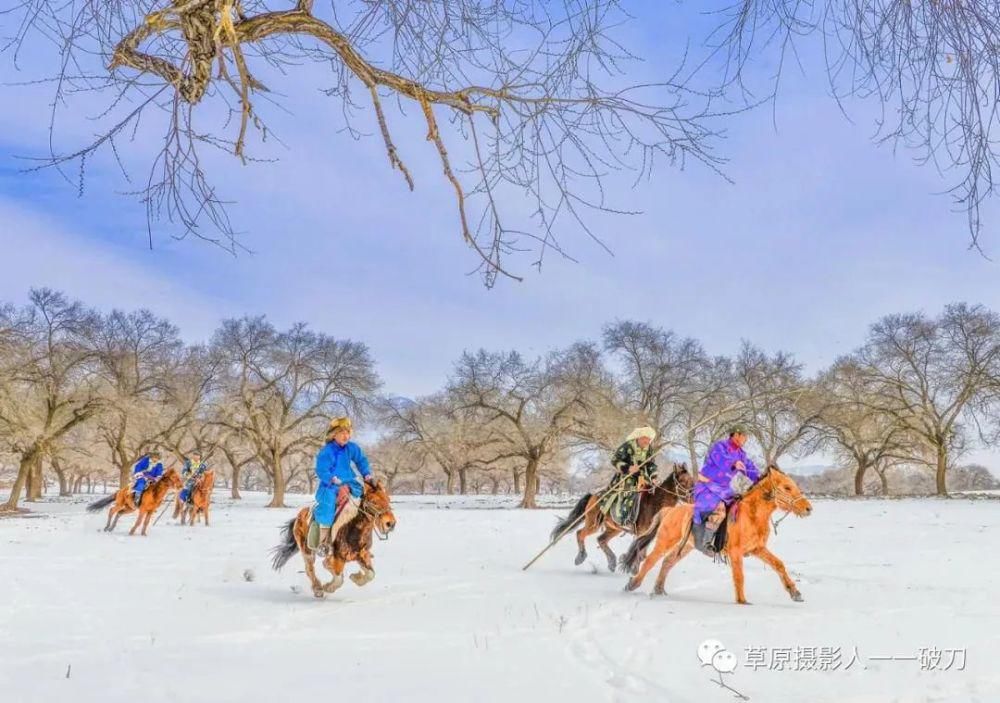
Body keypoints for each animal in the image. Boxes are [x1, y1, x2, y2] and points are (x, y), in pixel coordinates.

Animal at [274, 478, 402, 600]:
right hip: (307, 551)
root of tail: (300, 515)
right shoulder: (338, 557)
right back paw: (318, 589)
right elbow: (338, 577)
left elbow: (370, 574)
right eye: (374, 502)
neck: (352, 527)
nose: (390, 524)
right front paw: (328, 587)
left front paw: (355, 577)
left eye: (388, 500)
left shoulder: (362, 554)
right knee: (309, 568)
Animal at [548, 464, 696, 576]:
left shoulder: (647, 534)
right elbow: (639, 553)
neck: (655, 502)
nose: (694, 497)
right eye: (684, 481)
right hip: (593, 524)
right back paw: (581, 557)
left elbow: (642, 554)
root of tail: (594, 495)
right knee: (580, 534)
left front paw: (631, 567)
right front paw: (633, 569)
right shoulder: (641, 532)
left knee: (601, 540)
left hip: (613, 528)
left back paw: (612, 562)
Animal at [624, 468, 812, 604]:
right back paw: (632, 584)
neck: (751, 516)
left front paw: (795, 593)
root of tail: (669, 510)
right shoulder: (736, 553)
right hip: (665, 541)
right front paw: (742, 602)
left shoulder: (757, 549)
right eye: (787, 487)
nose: (808, 508)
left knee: (667, 562)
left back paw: (658, 589)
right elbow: (739, 576)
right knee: (650, 560)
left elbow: (778, 564)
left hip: (686, 547)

Prompt: Exact copy, no pictures: please print the data above once more.

Written answer:
Body keypoints for each animal in the image. Boxes are [x1, y1, x2, y2] and points are (x, y), in pixel coordinates.

Animal at [274, 478, 402, 600]:
right hip: (307, 551)
root of tail: (300, 515)
right shoulder: (338, 557)
right back paw: (318, 589)
right elbow: (338, 577)
left elbow: (370, 574)
right eye: (374, 502)
neck: (352, 527)
nose: (390, 524)
right front paw: (328, 587)
left front paw: (355, 577)
left eye: (388, 500)
left shoulder: (362, 554)
right knee: (309, 568)
Animal at [548, 464, 696, 576]:
left shoulder: (647, 534)
right elbow: (639, 553)
neck: (655, 502)
nose: (694, 497)
right eye: (684, 481)
right hip: (593, 524)
right back paw: (581, 557)
left elbow: (642, 554)
root of tail: (594, 495)
right knee: (580, 534)
left front paw: (631, 567)
right front paw: (633, 569)
right shoulder: (641, 532)
left knee: (601, 540)
left hip: (613, 528)
left back paw: (612, 562)
Animal at [624, 468, 812, 604]:
right back paw: (632, 584)
neck: (751, 516)
left front paw: (795, 593)
root of tail: (669, 510)
right shoulder: (736, 553)
right hip: (665, 541)
right front paw: (742, 602)
left shoulder: (757, 549)
right eye: (787, 487)
nose: (808, 508)
left knee: (667, 562)
left back paw: (658, 589)
right elbow: (739, 576)
right knee: (650, 560)
left elbow: (778, 564)
left hip: (686, 547)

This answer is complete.